A time to heal
Edmund Aunger visits P.E.I. for first time since a drunk driver killed his wife, Elizabeth Sovis, in 2012, sharing his late wife’s desire to create a safer Trans-Canada Trail
Edmund Aunger sits outside the Chez Shea Kinkora Country Inn on Thursday during his first visit to P.E.I. since his wife, Elizabeth Sovis, was killed by a drunk driver while the couple was cycling near Hunter River in 2012. The Guardian’s Ryan Ross spoke with Aunger and attended a memorial service for Sovis held Friday.
Edmund Aunger is hoping for closure. For the first time since a drunk driver killed his wife while the couple was cycling near Hunter River five years ago, Aunger has made the trip back to P.E.I.
During an interview with The Guardian, he talked about cycling to places across the country he visited with his wife, Elizabeth Sovis.
As he sat in a wicker rocking chair on an inn’s porch in Kinkora, Aunger paused as he talked about working through his emotions during those trips that eventually led him back to P.E.I.
“I’ve been healing and I’m very happy to be back,” he said.
Aunger and Sovis came to P.E.I. from Alberta in 2012 for a cycling trip that was meant to see them stay on the Confederation Trail.
She died after a drunk driver hit her on July 14 while the two were cycling along a road near Hunter River on their way to a bed and breakfast.
Sovis was 63.
Talking about Sovis, Aunger remembered her as a talented, brilliant, loving woman who was dedicated with a sense of social justice.
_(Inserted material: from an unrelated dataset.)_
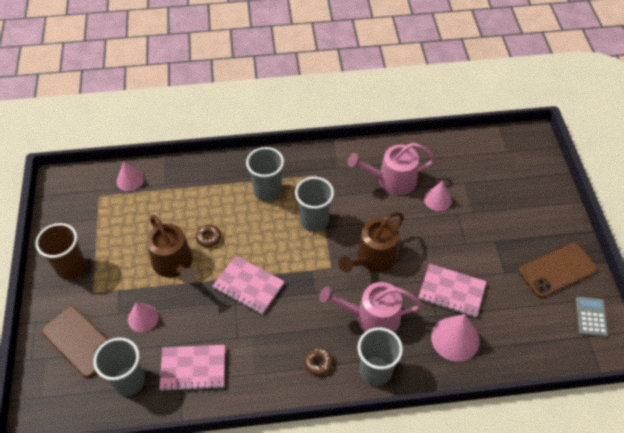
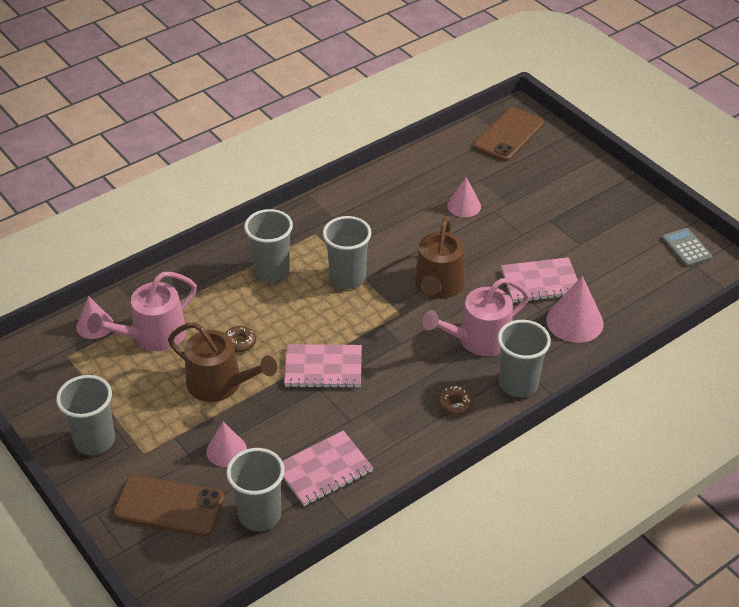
camera: 30 degrees left, 10 degrees down
brown cup [35,223,86,279] -> grey cup [56,375,115,455]
pink watering can [348,143,435,195] -> pink watering can moved to [87,272,197,351]
brown phone [519,243,597,298] -> brown phone moved to [474,107,544,162]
“She was an exceptional woman,” he said. That dedication included setting up the French language speech pathology program in Alberta.
“She had just a huge impact on children,” Aunger said.
Although Aunger was an avid cyclist, he said Sovis didn’t take it up until she was around 50 years old.
When she did, her one condition was that she wouldn’t ride on roads because it was too dangerous.
It was a condition Aunger said she stuck with over the years, including cancelling a trip to Manitoba because they couldn’t ride on the Trans-Canada Trail the whole time.
During the couple’s trip to P.E.I., they took the train from Moncton to Sackville when Sovis discovered the Trans-Canada Trail was on a road.
Aunger said they didn’t realize they would have to leave the trail in Hunter River to reach their accommodations for the night, and Sovis wouldn’t have made the trip if she had known.
The couple was 2.9 kilometres down the road from where they left the trail when Clarence Arnold Moase hit Sovis with his van, throwing her 150 feet and severing her brain stem.
“We never even made it to our B&B,” Aunger said.
Although Aunger said his first reaction after his wife’s death was that the road wasn’t safe, he now sees it as an infrastructure problem because if they had been able to stay on the trail she wouldn’t have died.
Before she died, Sovis’s retirement plan was to work on making the Trans-Canada Trail safer.
She didn’t make it to retirement, and Aunger said he wanted to take up her project.
As part of that work, Aunger started a petition asking the federal government to adopt a Trans-Canada Trail Act that would establish minimum safety and quality standards.
Aunger said he thinks it’s shameful to hear people boast of the grand Trans-Canada Trail network when a lot of it includes travel on roads and parts of it are not safe.
“That’s dishonest and it’s a dishonesty that can lead to tragedy,” he said.
While in P.E.I. Aunger held a memorial service for Sovis in Hunter River on Friday with about 100 people attending.
Aunger had with him the bike he was riding the day Sovis died.
It was the twin of her bike, but it has since been painted white to become a “ghost bike,” which is used as a memorial to a cyclist who died. He rode the ghost bike from the church in Hunter River to the site where his wife died and where it will stay until the property owners decide to remove it.
Although he was looking for closure for himself during his visit to P.E.I., Aunger said he hopes the memorial service will bring a kind of closure for Islanders, too.
“I hope this is a time for us all to heal.”
Edmund Aunger places a wreath on the bike he was riding the day his wife, Elizabeth Sovis, was killed by a drunk driver during a cycling trip in P.E.I. in 2012. Aunger held a memorial service in Hunter River on Friday to mark the five-year anniversary of his wife’s death. About 100 people attended a service at Central Queens United Church in Hunter River before a procession that included cyclists made their way to the place where she died several kilometres away on Route 13. Aunger left his bike, which was painted white and called a ghost bike, behind as a memorial to Sovis.
Elizabeth Ann Sovis and her husband, Edmund Aunger, are shown on a bicycling vacation in P.E.I. on July 13, 2012. Sovis was hit by a vehicle and killed the next day.